British literary translator and interpreter

Ümit Hussein is a British literary translator and interpreter based in Seville, Spain. She has translated many books from Turkish to English, including the works of such authors as Ahmet Altan, Yavuz Ekinci, Sine Ergün, Nevin Halıcı, Burhan Sönmez, Nermin Yıldırım, and Mehmet Yaşın.

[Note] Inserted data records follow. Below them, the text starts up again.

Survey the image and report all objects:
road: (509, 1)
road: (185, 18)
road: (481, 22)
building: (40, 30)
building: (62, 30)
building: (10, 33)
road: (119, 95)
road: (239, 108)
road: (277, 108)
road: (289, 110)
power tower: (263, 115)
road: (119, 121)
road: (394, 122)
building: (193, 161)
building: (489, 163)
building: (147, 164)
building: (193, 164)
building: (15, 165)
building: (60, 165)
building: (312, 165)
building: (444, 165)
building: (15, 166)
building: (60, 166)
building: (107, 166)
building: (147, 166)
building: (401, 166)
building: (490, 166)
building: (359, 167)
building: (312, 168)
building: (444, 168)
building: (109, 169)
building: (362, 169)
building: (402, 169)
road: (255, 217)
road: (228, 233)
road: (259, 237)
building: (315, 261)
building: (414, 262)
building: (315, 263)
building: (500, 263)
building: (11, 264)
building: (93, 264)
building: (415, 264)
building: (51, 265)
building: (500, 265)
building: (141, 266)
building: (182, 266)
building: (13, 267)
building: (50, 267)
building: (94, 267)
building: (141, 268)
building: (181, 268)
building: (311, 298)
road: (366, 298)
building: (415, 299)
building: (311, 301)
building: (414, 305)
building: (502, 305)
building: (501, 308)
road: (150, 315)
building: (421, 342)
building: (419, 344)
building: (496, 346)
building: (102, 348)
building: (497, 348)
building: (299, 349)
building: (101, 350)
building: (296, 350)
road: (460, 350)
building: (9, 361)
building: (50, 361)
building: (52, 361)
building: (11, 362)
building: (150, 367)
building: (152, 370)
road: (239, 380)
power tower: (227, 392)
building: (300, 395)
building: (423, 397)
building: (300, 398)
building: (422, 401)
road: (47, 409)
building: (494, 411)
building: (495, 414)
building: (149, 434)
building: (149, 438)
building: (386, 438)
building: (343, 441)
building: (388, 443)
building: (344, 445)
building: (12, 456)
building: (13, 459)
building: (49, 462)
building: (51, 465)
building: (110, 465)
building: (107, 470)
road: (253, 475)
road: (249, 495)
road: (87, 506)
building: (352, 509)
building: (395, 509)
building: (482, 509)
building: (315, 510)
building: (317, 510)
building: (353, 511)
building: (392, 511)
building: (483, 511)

Hussein's translations have been significant in "putting Turkish literature on the map" by making it accessible to non-Turkish speakers, as well as to the second and third-generation Turks and Cypriots in the United Kingdom.

==Early life and career==
Hussein was born in Bethnal Green and raised in Tottenham, London. Her parents are both Turkish Cypriot, consequently, Hussein grew up bilingual speaking both Turkish and English. She later also learned French, Italian, and Spanish. Hussein studied Italian and European Literature and graduated with an MA in Literary Translation from the University of East Anglia. Her first book translation was an experimental novel by Mehmet Yaşın called Soydaşınız Balık Burcu.

==Awards==
In 2018, her translation of Burhan Sönmez’s Istanbul Istanbul won the inaugural EBRD Literature Prize.

==Personal life==
She currently resides in Seville, Spain.